■ Actions to take ■
(1) Please quote the forum thread on flat-bar road bikes word for word, starting at "Was thinking that" and ending at "for the future!".
(2) Please print the records word for word, starting at the beginning of the records and ending at the line containing "state / province: Sichuan", with both ends included. Leave the pictures out of your answer.

■ Excerpted passage ■

# Road bike with flat bars?



## bennydorano (10 Sep 2010)

Hi all,

Currently on a fairly ropey hybrid and looking to upgrade, was thinking of upgrading to a much superior hybrid but have been advised I'll still not be able to compete with my road bike using mates. 

I have suffered with back trouble since I was a teenager and road bikes dont agree with me but after some serious research I've came across this yoke below (to my shame I didn't realise you could get a flat bar road bike) & I think it might suit my needs .

http://www.evanscycles.com/products/scott/speedster-s50-flat-bar-2010-road-bike-ec020708

Any advice or similar experiences to relay?


----------



## Norm (10 Sep 2010)

Being a creaky 46-year old, I sometimes get a sore back but I find it is easier after I've done a few miles on the road bike. 

The bit which does hurt after more than three hours riding in a day is the shoulders / neck from having to look upwards all the time. 

I would think that sort of issue would be as bad, if not worse, on a flat-barred bike as it is one with drops because the tops of my bars are higher than the saddle and I only have that hands-below-bum thing when on the drops.

Although, of course, "back trouble" encompasses a huge number of alternatives and Your Mileage May Vary.  

Hope that helped.


----------



## bennydorano (10 Sep 2010)

Norm said:


> Being a creaky 46-year old, I sometimes get a sore back but I find it is easier after I've done a few miles on the road bike.
> 
> The bit which does hurt after more than three hours riding in a day is the shoulders / neck from having to look upwards all the time.
> 
> ...



Thanks for the reply.

I'm 6ft 2" and the guts of 16stone which probably isn't helping matters but I've been on a road bike a few times and I know what my body can and cant take and I knew after 2X20 mile stints that it wasn't for me. 

Was thinking that this bike with maybe the bull horns attached for variable hand positions could be the answer I'm looking for. I also get the sore neck/shoulder thing, but my road bike riding mate does as well!

Doing 85mile ride tomorrow on my hybrid anyway, this new one is for the future!


----------



## HLaB (10 Sep 2010)

I first started at the club on a flat bar road bike, a sirrus sport 06 (newer models have been downgeared but the mine has same gearing to the Scott, 52/42/30 and 12-26). It could cope with the club run although it was a bit of a pain when everybody is freewheeling downhill and I was needing to pedal to keep up. Its hard in headwinds too but with a lot of work it can be there or there about.


----------



## Willo (10 Sep 2010)

I'm also fairly creaky, and ride a bike with drop bars. However, if you're after a road bike with flat bars, another option is the Giant Rapid range which they market as road speed with flat bars. Have no experience of this cycle, but did look at it when considering a new bike a couple of years back and just flagging as another option for consider.


http://www.giant-bicycles.com/en-GB/bikes/model/rapid.4/4866/38976/


----------



## John the Monkey (10 Sep 2010)

Those rapids are REALLY nice looking bike - chap I get the train with occasionally has one.

I'd echo the misgivings about riding position on flat vs drops though, especially on a flat bar bike with fairly agressive geometry you could end up lower than you'd be on the hoods of a "Sportive" type drop bar bike.


----------



## Norm (10 Sep 2010)

■ Excerpted records ■
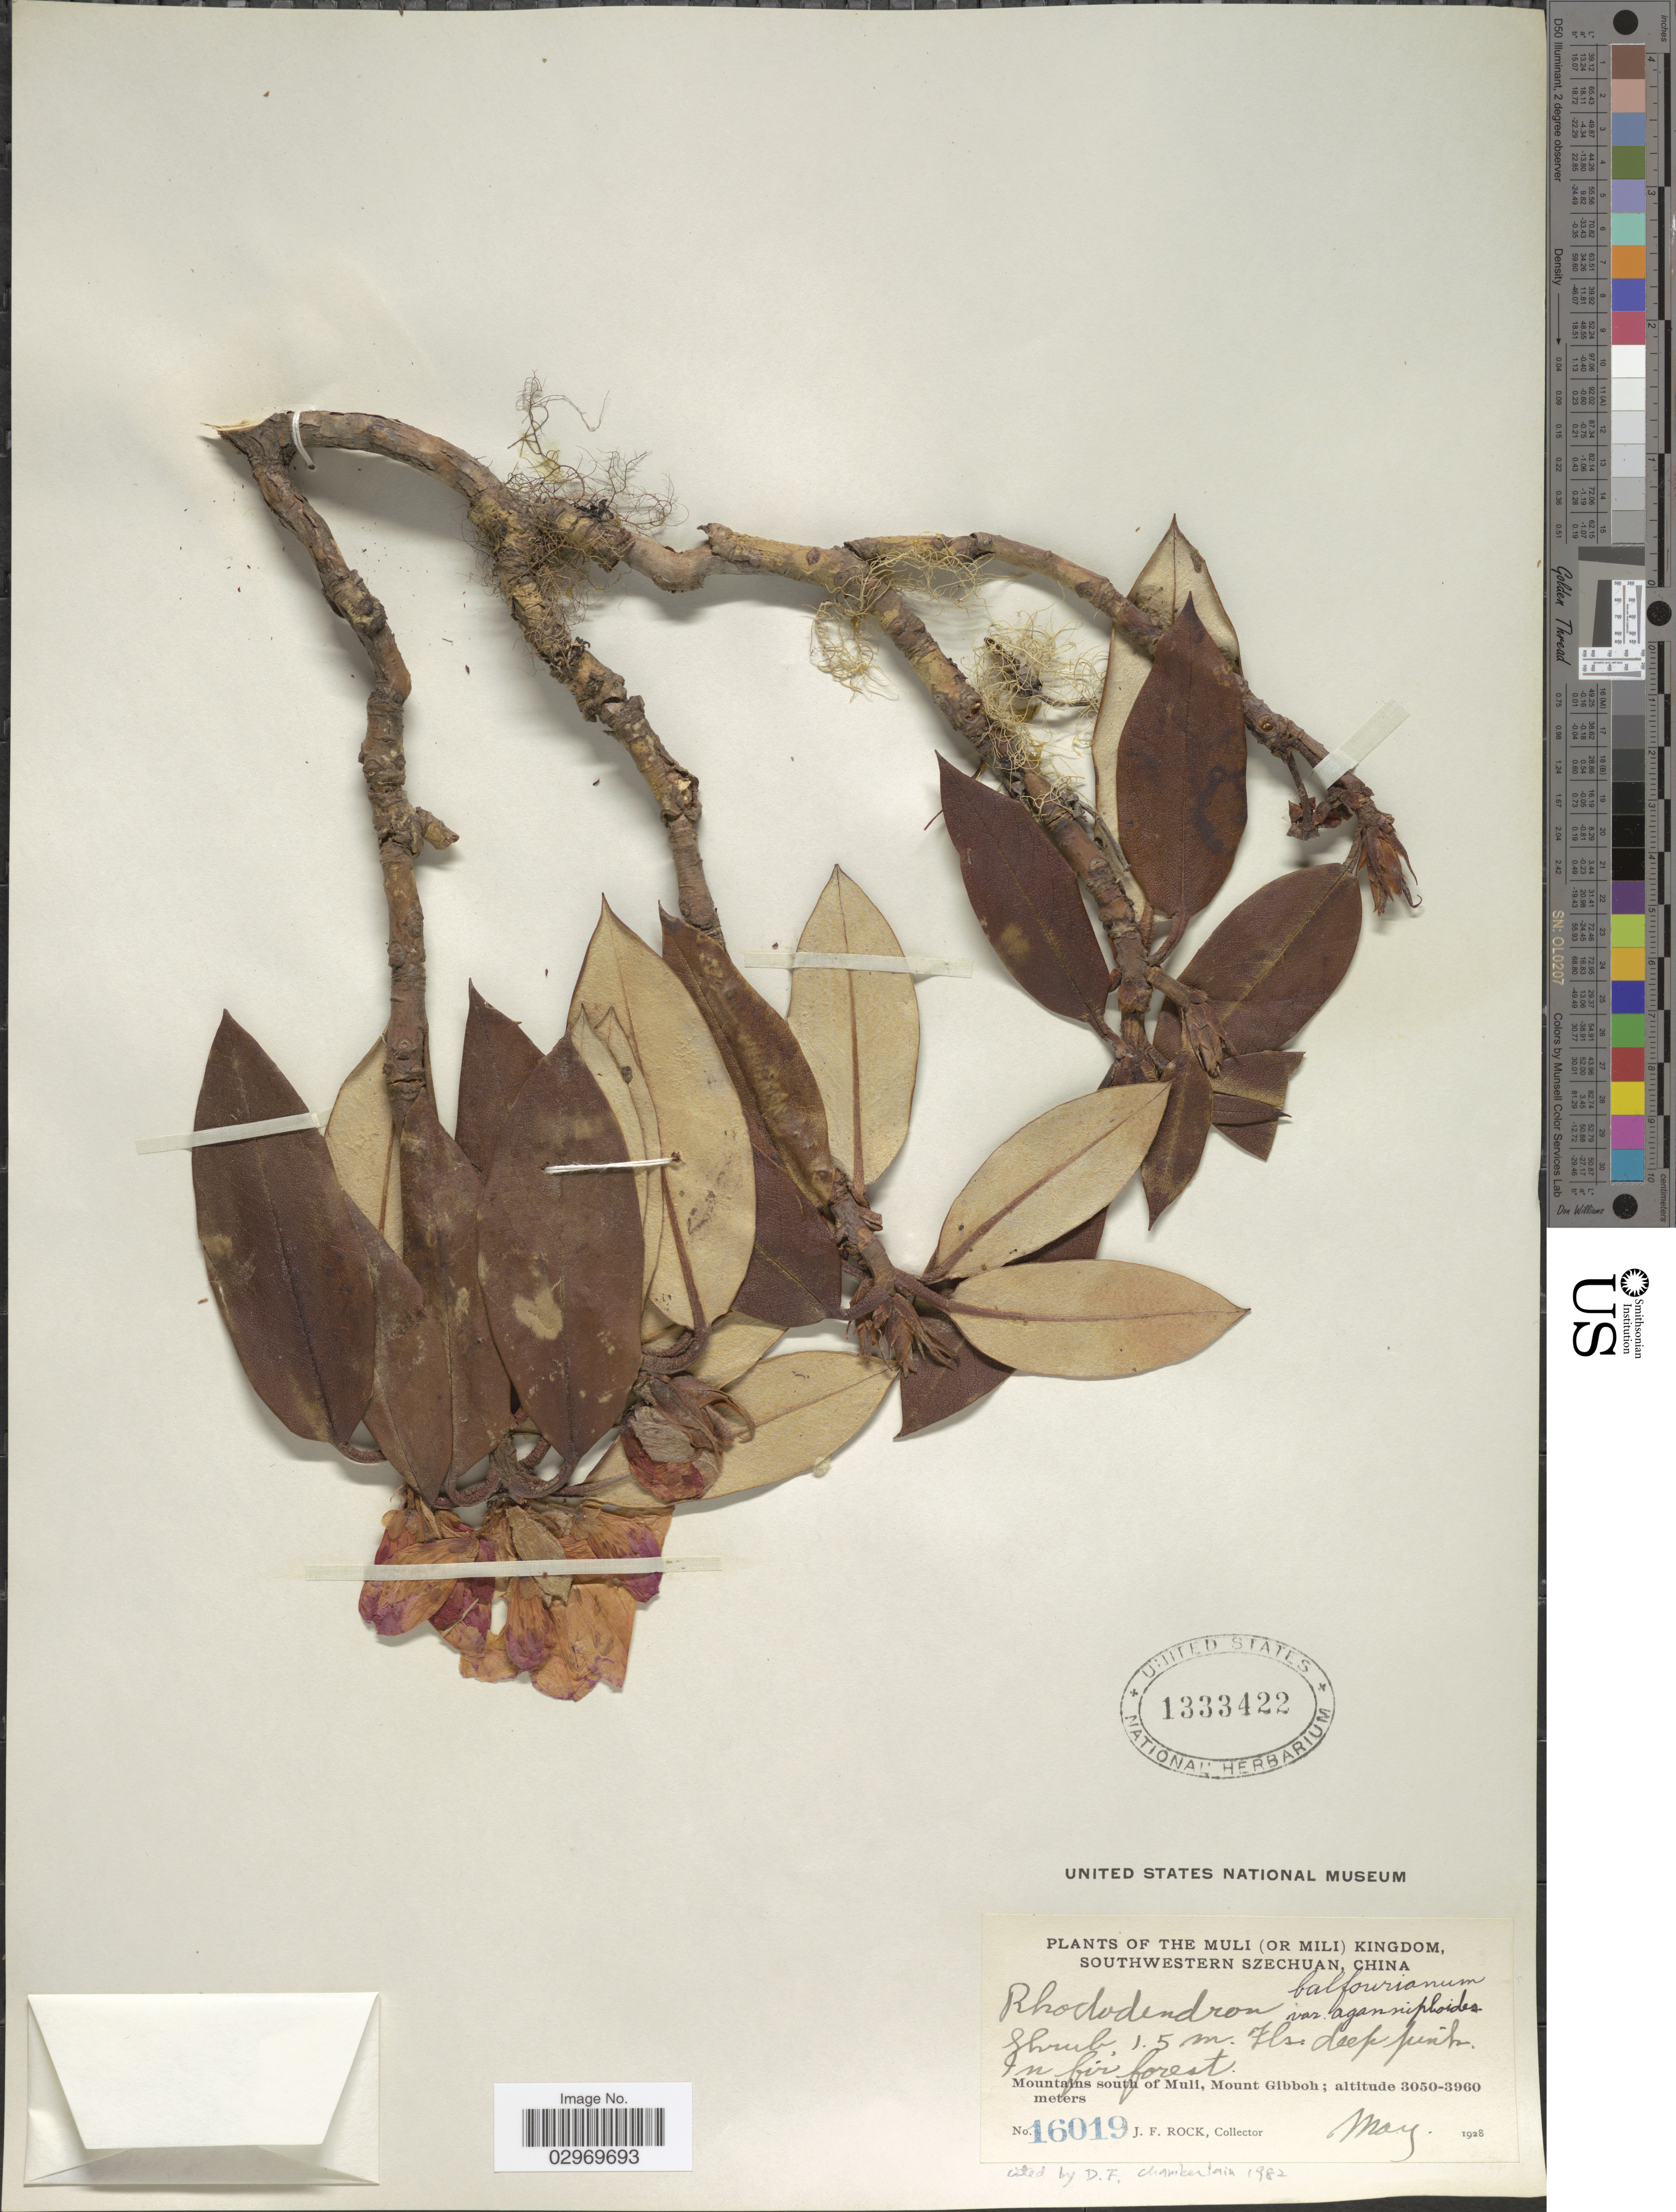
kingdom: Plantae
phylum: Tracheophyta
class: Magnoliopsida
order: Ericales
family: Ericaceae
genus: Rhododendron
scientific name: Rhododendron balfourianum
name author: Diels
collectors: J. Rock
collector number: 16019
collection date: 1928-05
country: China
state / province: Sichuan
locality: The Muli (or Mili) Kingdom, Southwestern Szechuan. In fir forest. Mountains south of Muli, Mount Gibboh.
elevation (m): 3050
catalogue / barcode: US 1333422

■ Written answers ■
(1)
Was thinking that this bike with maybe the bull horns attached for variable hand positions could be the answer I'm looking for. I also get the sore neck/shoulder thing, but my road bike riding mate does as well!

Doing 85mile ride tomorrow on my hybrid anyway, this new one is for the future!

(2)
kingdom: Plantae
phylum: Tracheophyta
class: Magnoliopsida
order: Ericales
family: Ericaceae
genus: Rhododendron
scientific name: Rhododendron balfourianum
name author: Diels
collectors: J. Rock
collector number: 16019
collection date: 1928-05
country: China
state / province: Sichuan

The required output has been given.